Lake Erie lawmaker looking to long-term funding fix for research, mitigation
August 2, 2014
Democratic Newsroom

State Rep. Chris Redfern (D- Catawba Island) early Saturday morning announced he is working toward emergency funding to reduce and control harmful algal blooms in Lake Erie. The Lake Erie lawmaker's announcement follows early morning "do not drink" orders for City of Toledo water customers due to dangerous toxin concentrations from harmful algal blooms (HABs) in the lake. Boiling the water can pose a greater health risk, as it increases the concentration of the toxins.

"It is absolutely necessary that the state step up to meet the ongoing threat of harmful algal blooms in Lake Erie," said Rep. Redfern. "The state has a responsibility to provide for the public health of our greatest natural resource, and for the people who rely on the lake for something as fundamental as drinking water."

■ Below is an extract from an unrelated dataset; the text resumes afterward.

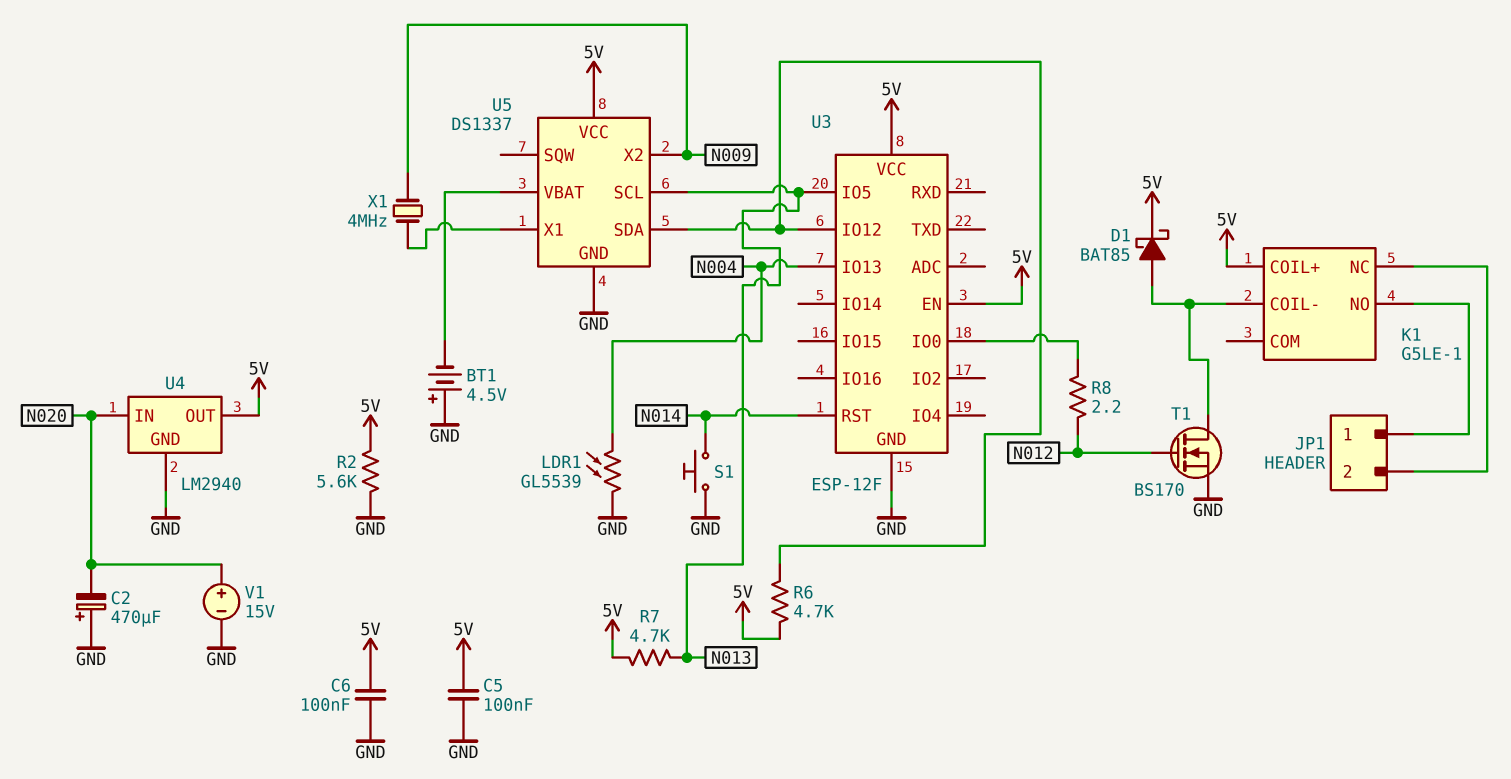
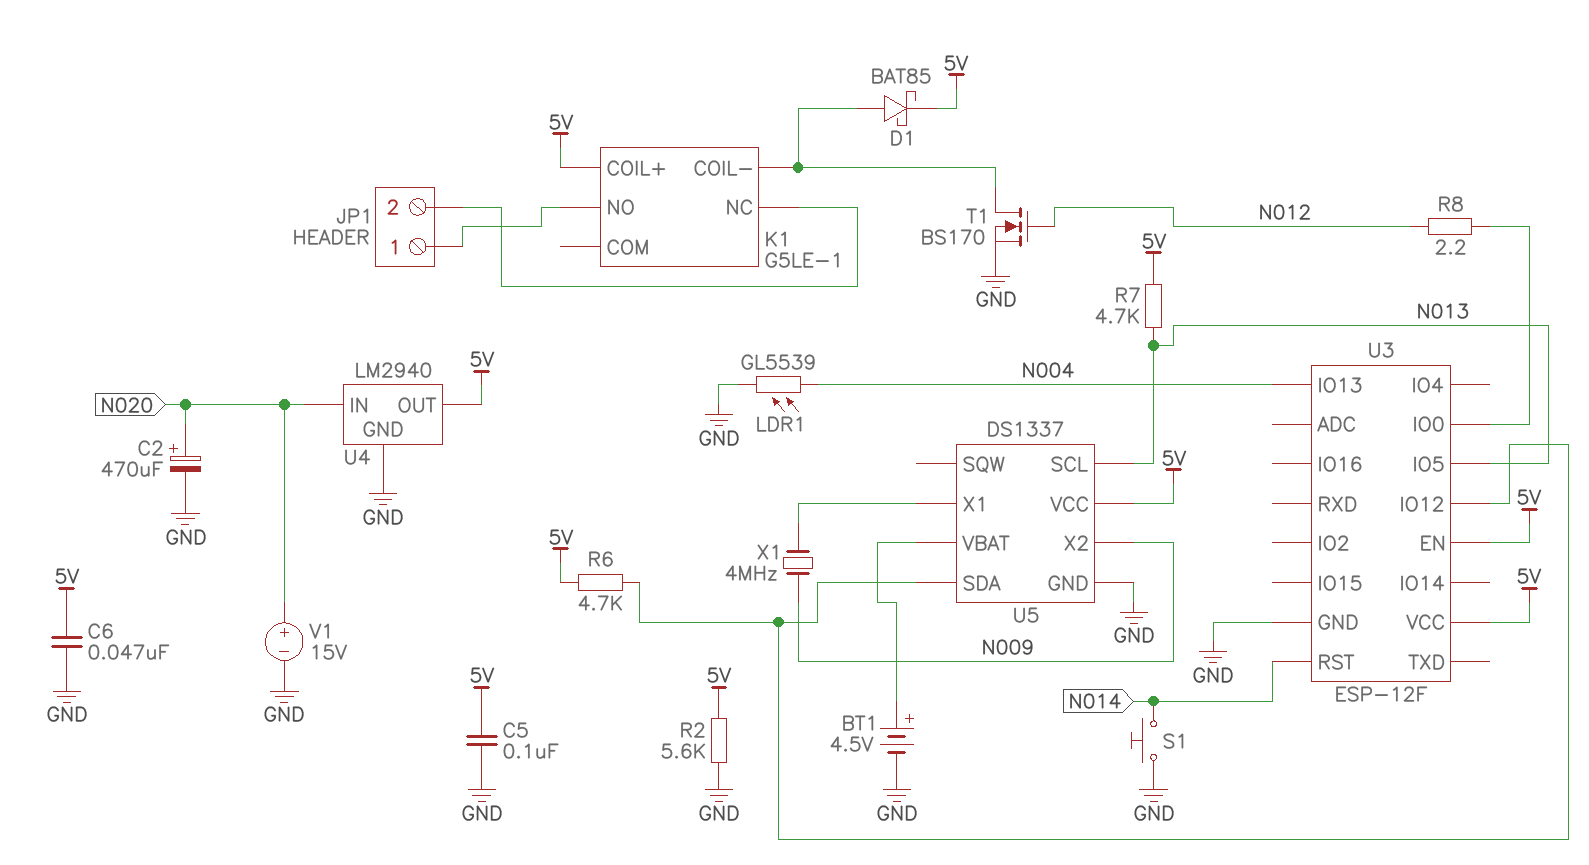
BT1: 4.5V (plus GND, minus U5/VBAT) -> 4.5V (plus U5/VBAT, minus GND)
C2: 470uF (plus GND, minus N020) -> 470uF (plus N020, minus GND)
C6: 100nF (5V, GND) -> 47nF (5V, GND)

Saturday morning, tests at Collins Park Water Treatment Plant in Toledo showed microcystin levels at a dangerous concentration in drinking water. The city voluntarily tests for the toxic blue-green algae that is a poisonous byproduct of HABs.

Redfern said that-- although the city does choose to test for microcystin --the state should look at mandating testing requirements for the toxic algae, a measure he said could be linked with long-term funding for HAB research and mitigation.

Redfern used his position on the powerful state controlling board-- a state spending oversight panel --to call attention to the need for greater state funding when the panel approve a January appropriation for $600,000 to meet federal EPA grant requirements for university studies pinpointing HAB sources.

Redfern represents the 89th Ohio House district, which includes the western basin of Lake Erie.